BPM Node Recovery Configuration

On a distributed ActiveMatrix BPM system:

  • The Process Engine on each BPM node performs a periodic "heartbeat" to indicate that it is healthy and performing work. The heartbeat updates the LAST_ACTIVITY value in the BPM database PVM_ENGINE table. (The heartbeat interval is defined by the recoveryHeartbeatInterval property in the pvm.properties file.)

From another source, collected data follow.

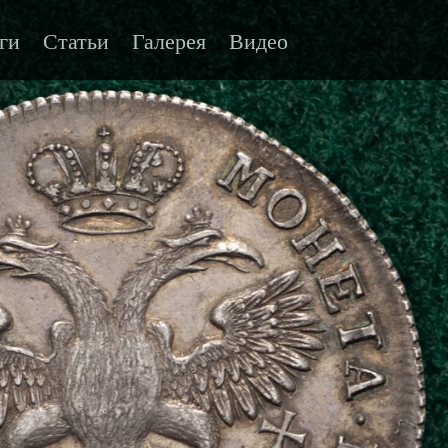
ги
Статьи
Галерея
Видео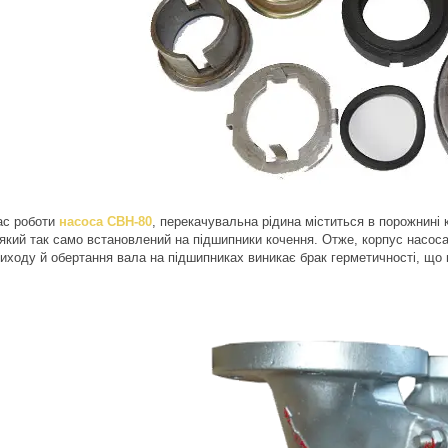
ас роботи
насоса СВН-80
, перекачувальна рідина міститься в порожнині
 який так само встановлений на підшипники кочення. Отже, корпус насос
виходу й обертання вала на підшипниках виникає брак герметичності, що 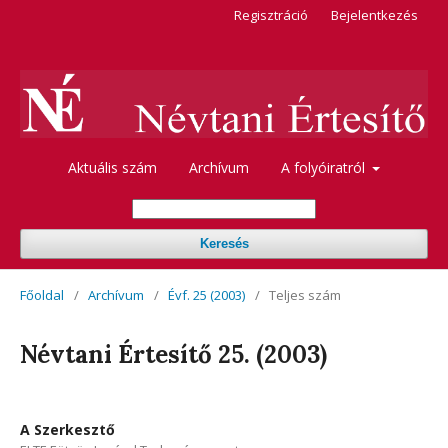
Regisztráció
Bejelentkezés
Aktuális szám
Archívum
A folyóiratról
Keresés
Főoldal
/
Archívum
/
Évf. 25 (2003)
/
Teljes szám
Névtani Értesítő 25. (2003)
A Szerkesztő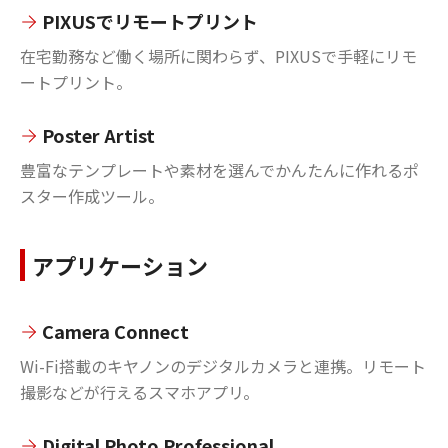
PIXUSでリモートプリント
在宅勤務など働く場所に関わらず、PIXUSで手軽にリモ
ートプリント。
Poster Artist
豊富なテンプレートや素材を選んでかんたんに作れるポ
スター作成ツール。
アプリケーション
Camera Connect
Wi-Fi搭載のキヤノンのデジタルカメラと連携。リモート
撮影などが行えるスマホアプリ。
Digital Photo Professional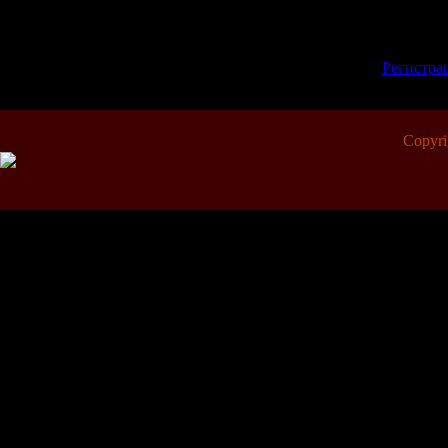
Добавлять коммент
зарегистрированн
[
Регистра
Copyr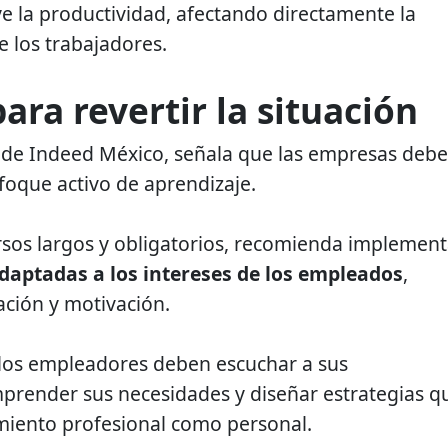
 la productividad, afectando directamente la
e los trabajadores.
ara revertir la situación
 de Indeed México, señala que las empresas deb
foque activo de aprendizaje.
sos largos y obligatorios, recomienda implement
daptadas a los intereses de los empleados
,
ción y motivación.
 los empleadores deben escuchar a sus
prender sus necesidades y diseñar estrategias q
miento profesional como personal.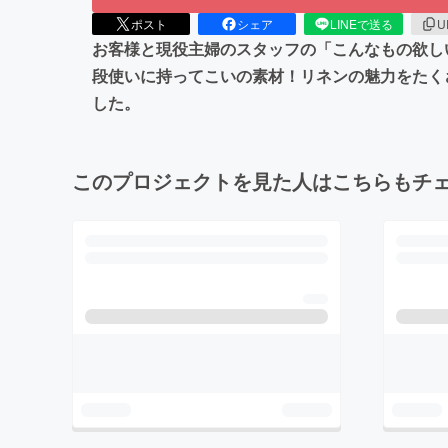
ポスト
シェア
LINEで送る
U
お客様と現役主婦のスタッフの「こんなもの欲し
段使いに持ってこいの素材！リネンの魅力をたく
した。
このプロジェクトを見た人はこちらもチ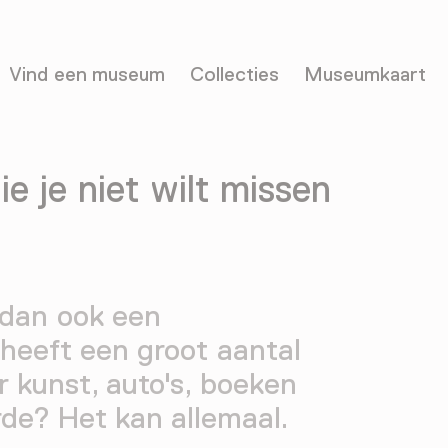
Vind een museum
Collecties
Museumkaart
e je niet wilt missen
 dan ook een
eeft een groot aantal
r kunst, auto's, boeken
arde? Het kan allemaal.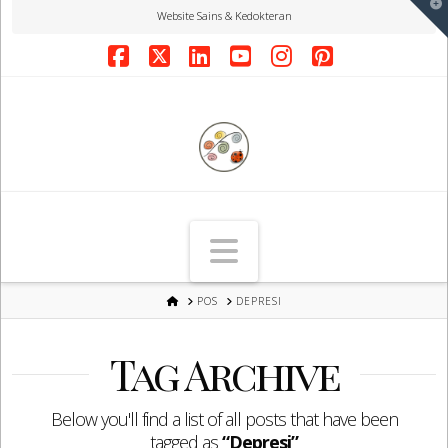
T
Website Sains & Kedokteran
t
W
Facebook
X
LinkedIn
YouTube
Instagram
Pinterest
Navigation
HOME
POS
DEPRESI
Tag Archive
Below you'll find a list of all posts that have been
tagged as
“Depresi”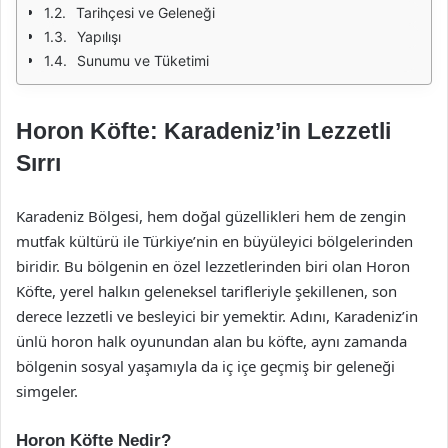
Tarihçesi ve Geleneği
Yapılışı
Sunumu ve Tüketimi
Horon Köfte: Karadeniz’in Lezzetli
Sırrı
Karadeniz Bölgesi, hem doğal güzellikleri hem de zengin
mutfak kültürü ile Türkiye’nin en büyüleyici bölgelerinden
biridir. Bu bölgenin en özel lezzetlerinden biri olan Horon
Köfte, yerel halkın geleneksel tarifleriyle şekillenen, son
derece lezzetli ve besleyici bir yemektir. Adını, Karadeniz’in
ünlü horon halk oyunundan alan bu köfte, aynı zamanda
bölgenin sosyal yaşamıyla da iç içe geçmiş bir geleneği
simgeler.
Horon Köfte Nedir?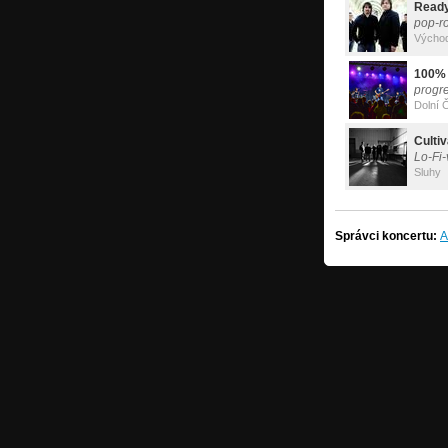
Ready
pop-r
Výcho
100%
progr
Dolní 
Cultiv
Lo-Fi-
Sluhy
Správci koncertu:
A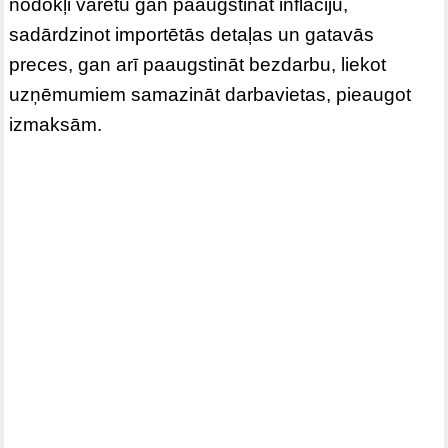
nodokļi varētu gan paaugstināt inflāciju,
sadārdzinot importētās detaļas un gatavās
preces, gan arī paaugstināt bezdarbu, liekot
uzņēmumiem samazināt darbavietas, pieaugot
izmaksām.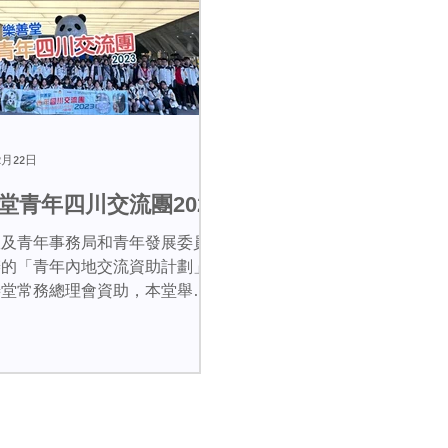
2月22日
堂青年四川交流團2023
政及青年事務局和青年發展委員
辦的「青年內地交流資助計劃」
善堂常務總理會資助，本堂舉辦
4夜「青年四川交流團」已圓滿
。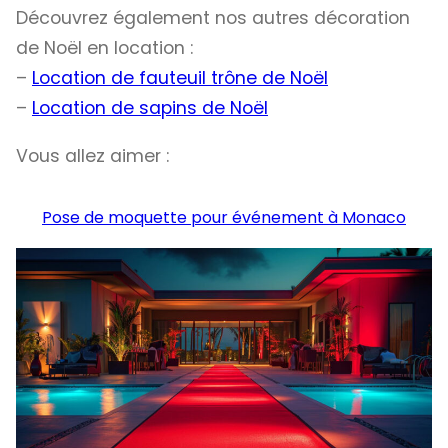
Découvrez également nos autres décoration
de Noël en location :
–
Location de fauteuil trône de Noël
–
Location de sapins de Noël
Vous allez aimer :
Pose de moquette pour événement à Monaco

  • A Process Engine recovery thread periodically checks the LAST_ACTIVITY value for each Process Engine to detect if any BPM node has failed. If the value has not been updated for at least the number of seconds defined by the recoveryFailureThreshold property (in the pvm.properties file), the node is deemed to have failed. (The Process Engine recovery thread may be performed by any of the BPM nodes. The ActiveMatrix BPM system determines internally which node performs the thread each time.)
  • If a node failure is detected, an AUDIT message is written to the BPM log file indicating which node failed and when it failed.
    Note: Work is NOT recovered or resubmitted to other BPM nodes.
  • When a failed node is restarted, it automatically recovers and resubmits any outstanding work to itself.
    Warning: If a failed node cannot be restarted for any reason, you should contact TIBCO Support for assistance in recovering the node's outstanding work.